• AIM: In the listing, rename "scientific name" to "binomial name" in everything from the line containing "kingdom: Plantae" down to the line containing "scientific name: Wolffiella gladiata", and return only those lines with nothing else altered.

--- Begin DATA ---

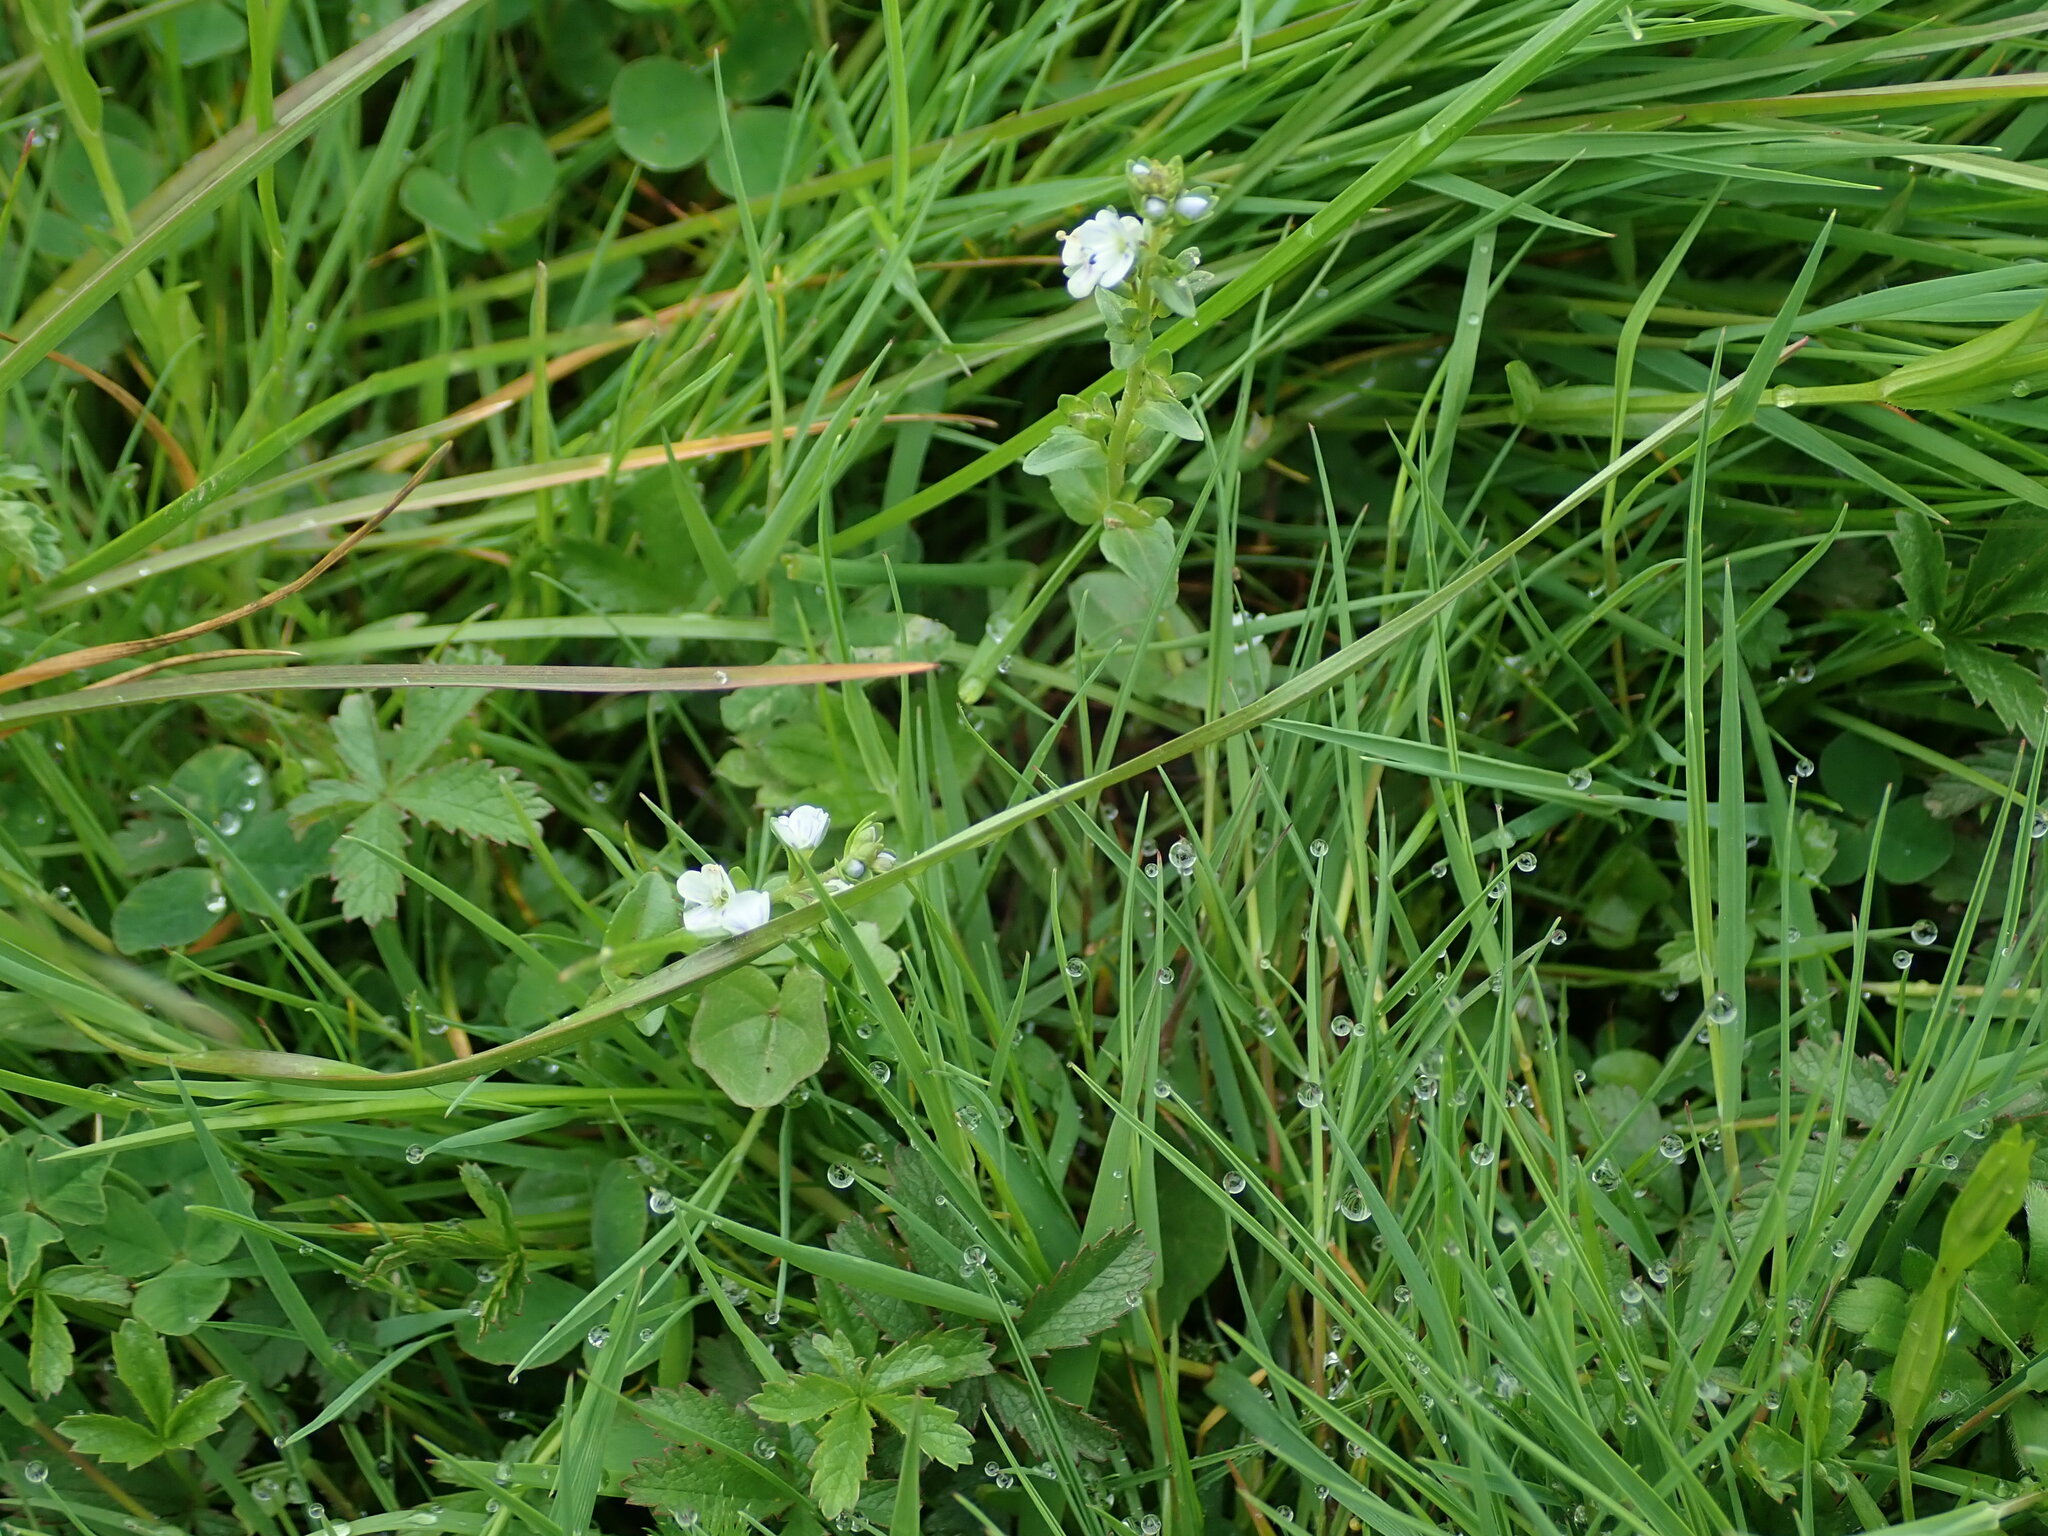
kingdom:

--- End DATA ---
--- Begin DATA ---

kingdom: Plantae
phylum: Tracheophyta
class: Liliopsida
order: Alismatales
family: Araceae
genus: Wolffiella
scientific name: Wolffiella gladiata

--- End DATA ---

• WRITTEN RESPONSE:
kingdom: Plantae
phylum: Tracheophyta
class: Liliopsida
order: Alismatales
family: Araceae
genus: Wolffiella
binomial name: Wolffiella gladiata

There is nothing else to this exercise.